7. Maintaining the left-sided seal, tilt the mask toward the right cheek, consolidating the seal by dragging the mobile tissue forward to the cushion and by keeping it there with one limb of the mask strap.
8. The other limbs of the mask strap may improve the seal, especially for anesthetists with small hands. Crossing the lower limbs of the mask strap prevents the mask from riding up the face.
The Bag-Valve Mask (BVM) Ventilation
BVM device (Figure 5.11) is used to manually deliver positive pressure through an applied face mask, extraglottic device or endotracheal tube. The former would be an initial step in an apneic or hypoventilating patient, and is almost always indicated prior to, or during intubation of an ill patient. The clinician should be intimately familiar with the workings of the BVM device, as it has a number of valves, and needs proper assembly to work. Also known as manual resuscitators, these devices incorporate a self-inflating bag, a one-way bag inlet valve, and a nonrebreathing patient valve. The patient valve end features a universal connector with a 22-mm outside diameter (OD), which fits standard face masks, and a 15-mm internal diameter (ID) that connects to standard endotracheal tubes, extraglottic devices,and cricothyrotomy or tracheostomy cannulae.

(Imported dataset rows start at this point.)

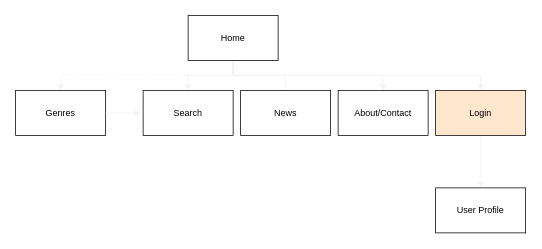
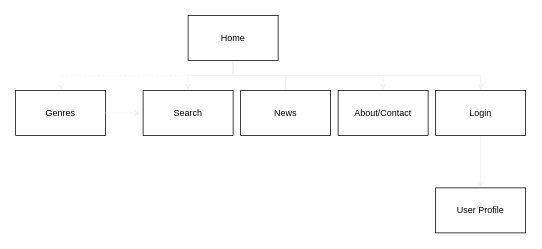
  <mxCell id="0" />
  <mxCell id="1" parent="0" />
  <mxCell id="2" style="edgeStyle=orthogonalEdgeStyle;rounded=0;orthogonalLoop=1;jettySize=auto;html=1;entryX=0.5;entryY=0;entryDx=0;entryDy=0;strokeColor=#F2F2F2;" parent="1" source="7" target="8" edge="1"><mxGeometry relative="1" as="geometry" /></mxCell>
  <mxCell id="3" style="edgeStyle=orthogonalEdgeStyle;rounded=0;orthogonalLoop=1;jettySize=auto;html=1;exitX=0.5;exitY=1;exitDx=0;exitDy=0;strokeColor=#F2F2F2;" parent="1" source="7" target="11" edge="1"><mxGeometry relative="1" as="geometry" /></mxCell>
  <mxCell id="4" style="edgeStyle=orthogonalEdgeStyle;rounded=0;orthogonalLoop=1;jettySize=auto;html=1;entryX=0.5;entryY=0;entryDx=0;entryDy=0;strokeColor=#F2F2F2;endArrow=none;" parent="1" source="7" target="9" edge="1"><mxGeometry relative="1" as="geometry" /></mxCell>
  <mxCell id="5" style="edgeStyle=orthogonalEdgeStyle;rounded=0;orthogonalLoop=1;jettySize=auto;html=1;strokeColor=#F2F2F2;dashed=1;" parent="1" source="7" target="10" edge="1"><mxGeometry relative="1" as="geometry"><Array as="points"><mxPoint x="310" y="100" /><mxPoint x="80" y="100" /></Array></mxGeometry></mxCell>
  <mxCell id="6" style="edgeStyle=orthogonalEdgeStyle;rounded=0;orthogonalLoop=1;jettySize=auto;html=1;entryX=0.5;entryY=0;entryDx=0;entryDy=0;strokeColor=#F2F2F2;" parent="1" source="7" target="14" edge="1"><mxGeometry relative="1" as="geometry"><Array as="points"><mxPoint x="310" y="100" /><mxPoint x="640" y="100" /></Array></mxGeometry></mxCell>
  <mxCell id="7" value="Home" style="rounded=0;whiteSpace=wrap;html=1;" parent="1" vertex="1"><mxGeometry x="250" y="20" width="120" height="60" as="geometry" /></mxCell>
  <mxCell id="8" value="Search" style="whiteSpace=wrap;html=1;" parent="1" vertex="1"><mxGeometry x="190" y="120" width="120" height="60" as="geometry" /></mxCell>
  <mxCell id="9" value="News" style="whiteSpace=wrap;html=1;" parent="1" vertex="1"><mxGeometry x="320" y="120" width="120" height="60" as="geometry" /></mxCell>
  <mxCell id="10" value="Genres" style="whiteSpace=wrap;html=1;" parent="1" vertex="1"><mxGeometry x="20" y="120" width="120" height="60" as="geometry" /></mxCell>
  <mxCell id="11" value="About/Contact" style="whiteSpace=wrap;html=1;" parent="1" vertex="1"><mxGeometry x="450" y="120" width="120" height="60" as="geometry" /></mxCell>
  <mxCell id="12" style="edgeStyle=orthogonalEdgeStyle;rounded=0;orthogonalLoop=1;jettySize=auto;html=1;entryX=-0.028;entryY=0.506;entryDx=0;entryDy=0;entryPerimeter=0;strokeColor=#F2F2F2;" parent="1" source="10" target="8" edge="1"><mxGeometry relative="1" as="geometry" /></mxCell>
  <mxCell id="13" style="edgeStyle=orthogonalEdgeStyle;rounded=0;orthogonalLoop=1;jettySize=auto;html=1;entryX=0.5;entryY=0;entryDx=0;entryDy=0;strokeColor=#F2F2F2;" parent="1" source="14" target="15" edge="1"><mxGeometry relative="1" as="geometry" /></mxCell>
- <mxCell id="14" value="Login" style="whiteSpace=wrap;html=1;fillColor=#ffe6cc;" parent="1" vertex="1"><mxGeometry x="580" y="120" width="120" height="60" as="geometry" /></mxCell>
+ <mxCell id="14" value="Login" style="whiteSpace=wrap;html=1;" parent="1" vertex="1"><mxGeometry x="580" y="120" width="120" height="60" as="geometry" /></mxCell>
  <mxCell id="15" value="User Profile" style="whiteSpace=wrap;html=1;" parent="1" vertex="1"><mxGeometry x="580" y="250" width="120" height="60" as="geometry" /></mxCell>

An oxygen inlet port is located on the bag inlet valve end to accept the oxygen source tubing. To enable 100% oxygen delivery, oxygen flow must be adjusted to ensure the attached reservoir bag never fully collapses. The face mask used in conjunction with the manual resuscitator is generally made of rubber or plastic, and may incorporate an inflatable cuff around its margin to better conform to the patient's facial anatomy. The tight seal thus afforded is mandatory when the manual resuscitator is being used for PPV, but is also useful in the spontaneously breathing patient, as the good seal obtained ensures delivery of close to 100% oxygen (Figure 5.12).
Adult-sized manual resuscitators are supplied with a 1600 mL self-inflating bag; child size 500 mL; and infant 240 mL. The pediatric sized BVM devices may have an additional valve just proximal to the face mask a pressure limiting or "pop-off" valve. This is calibrated to release applied airway pressure at approximately 40 cm H2O, to help prevent baro-trauma. In clinical situations where there is a recognized airway obstruction that is not readily reversible (e.g., epiglottis, croup, airway edema, severe asthma), the pop-off valve may need to be controlled manually to ensure continued lung inflation.